¿Es inflamación o es grasa visceral?. En una entrada anterior ya hablamos sobre los alimentos que producen inflamación, y de situaciones, como el estrés crónico, que generan distensión abdominal.
En qué nos perjudica la grasa visceral
La grasa corporal humana se divide principalmente en grasa subcutánea y grasa visceral.
Dado que la grasa visceral existe principalmente en la cavidad abdominal, la obesidad común por grasa visceral es principalmente obesidad abdominal. Si no tiene mucha grasa en otras partes del cuerpo, excepto en el abdomen, hay posibilidad de que su grasa visceral exceda el estándar.
La grasa visceral puede general mucha inflamación. La grasa visceral es una «fábrica metabólica única» que funciona durante todo el año, produciendo señales inflamatorias.
Cuanta más grasa visceral hay, más señales anormales se liberan en el torrente sanguíneo. Una desestabilización hormonal.
A medida que aumenta la grasa visceral, disminuye la capacidad de la grasa para producir adiponectina protectora. La pérdida de adiponectina, combinada con aumentos de leptina, factor de necrosis tumoral e inflamación, proporciona la base para respuestas anormales de insulina, diabetes, hipertensión y enfermedades cardíacas.
La grasa visceral no sólo produce niveles altos de señales inflamatorias, sino que la grasa visceral en sí misma está inflamada.

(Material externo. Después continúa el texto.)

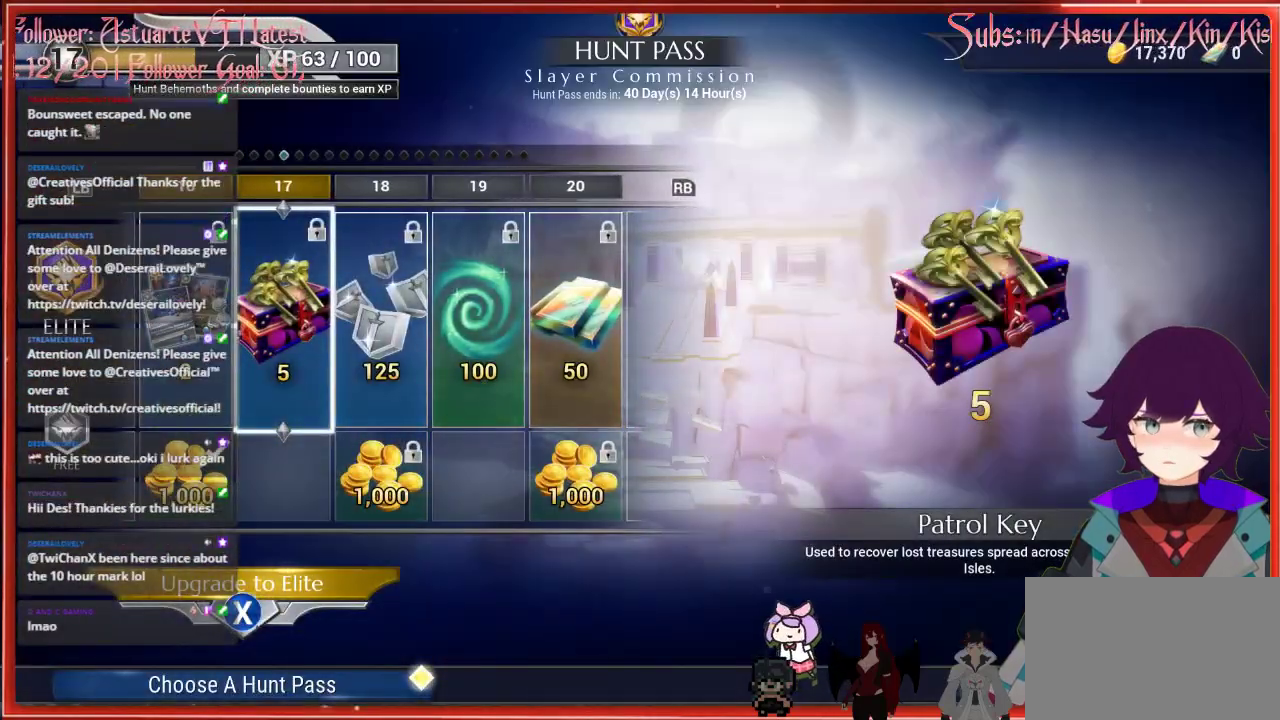
{"buttons": [], "left_stick": "center", "right_stick": "center", "events": []}
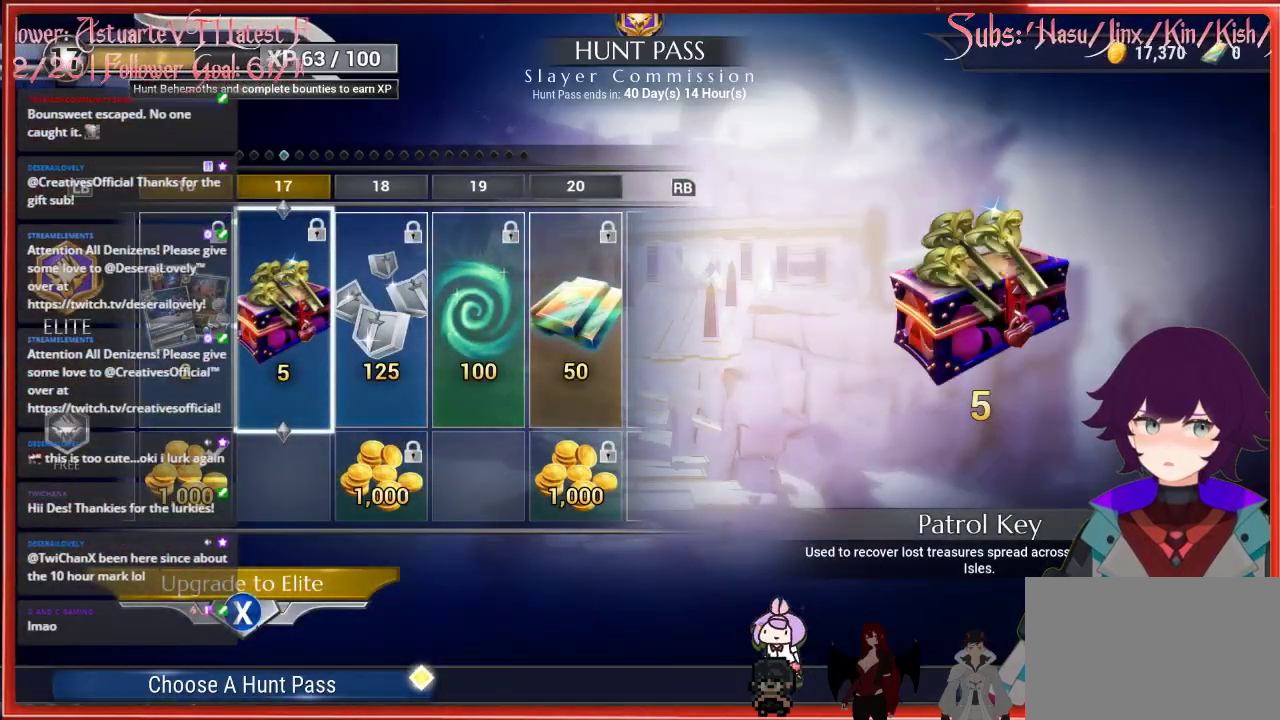
{"buttons": [], "left_stick": "center", "right_stick": "center", "events": []}
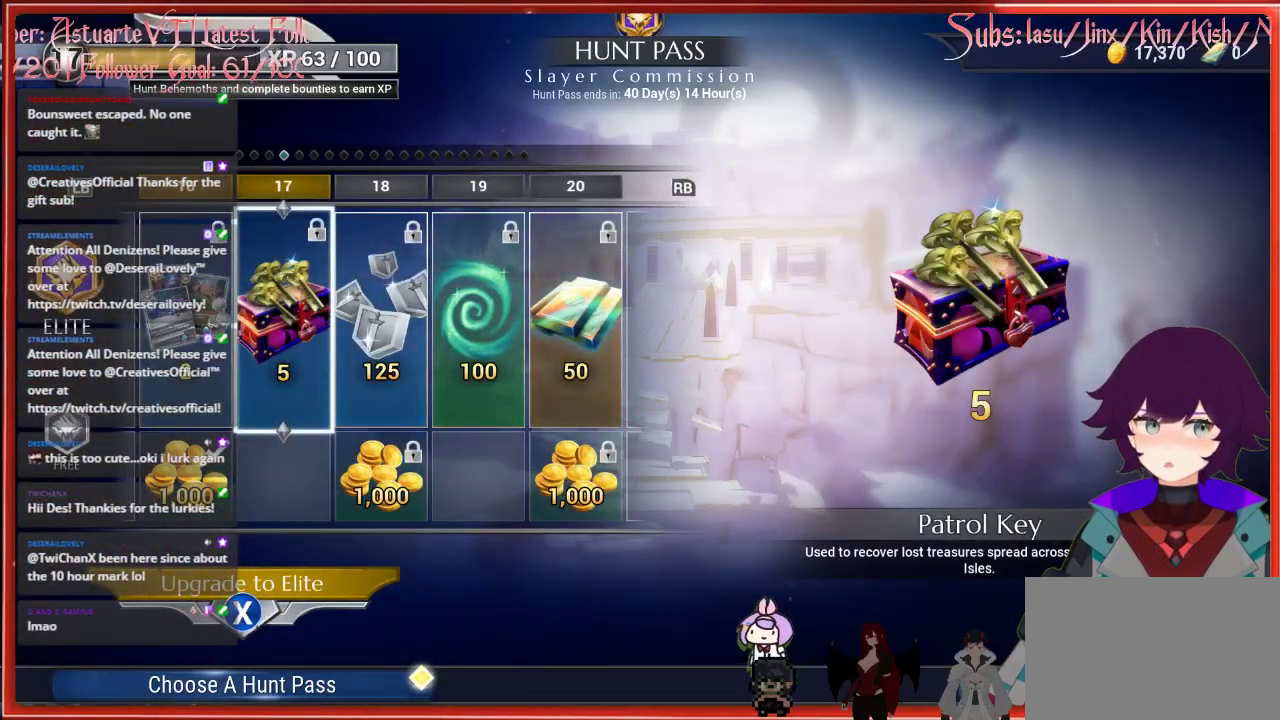
{"buttons": [], "left_stick": "center", "right_stick": "center", "events": []}
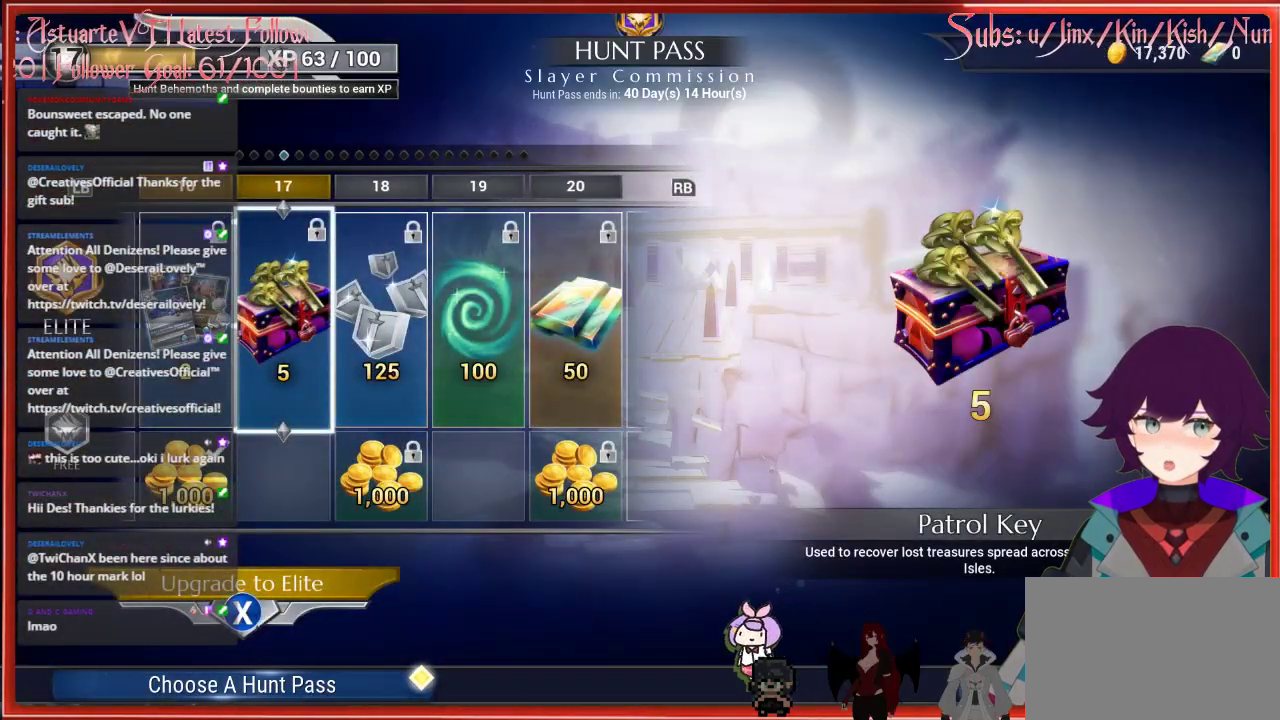
{"buttons": [], "left_stick": "center", "right_stick": "center", "events": []}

Las moléculas endocrinas e inflamatorias producidas por la grasa visceral se vierten directamente en el hígado, y la respuesta posterior es producir otro conjunto de señales inflamatorias y proteínas anormales.

Qué causa el desarrollo de la grasa visceral
NIVEL ALTO DE AZÚCAR EN SANGRE
El páncreas secreta insulina en respuesta a los cambios en el nivel de azúcar en la sangre: cuanto mayor es el nivel de azúcar en la sangre, más insulina se necesita.
No es necesario ser diabético para tener niveles altos de azúcar en sangre: los no diabéticos pueden sufrir también niveles altos que desencadenan la grasa visceral.
Los carbohidratos refinados, las diferentes variedades de azúcares añadidos como aditivos en los alimentos ultraprocesados, como el caso de la maltodextrina, elevan el nivel de azúcar en sangre y por lo tanto el de insulina como respuesta.
«LAS COMILONAS»
Ingerir demasiadas calorías en poco tiempo, sobre todo comidas ricas en azúcares y grasas industriales.
Cuando la ingesta total de calorías aumenta rápida y bruscamente, se convierte fácilmente en acumulación de grasa dispersa en el cuerpo, afectando el metabolismo y aumentando la producción de radicales libres y otros carcinógenos.
EL «PICOTEO»
Los «bocadillos» constantes significan que los niveles de insulina no pueden bajar lo suficiente. Como resultado, nunca empezamos a quemar grasas y, aunque consumimos pocas calorías, tendemos a ganar peso en lugar de perderlo. Por supuesto que también se generará un aumento de la grasa visceral, más aún con los refrigerios nocturnos si por ende son dulces.
UNA TASA DE METABOLISMO BASAL BAJA
Poco ejercicio, una vida poco activa y una alimentación rica en azúcares y grasas. Si nuestro metabolismo basal está ralentizado y con una alimentación incorrecta, excesiva, hay un riesgo alto de que se desarrolle grasa visceral. Después de alcanzar la madurez, la tasa metabólica basal cae significativamente. Es muy importante en ese momento mejorar los hábitos de vida para disfrutar de una vez más saludable.
Cómo disminuir la grasa visceral
1.- Eliminar todos los alimentos ultraprocesados
2.- Eliminar los hidratos de carbono procesados y refinados
3.- Consumir alimentos proteicos de calidad. Huevos, derivados lácteos artesanos y enteros, pescado y/o carnes «mimadas».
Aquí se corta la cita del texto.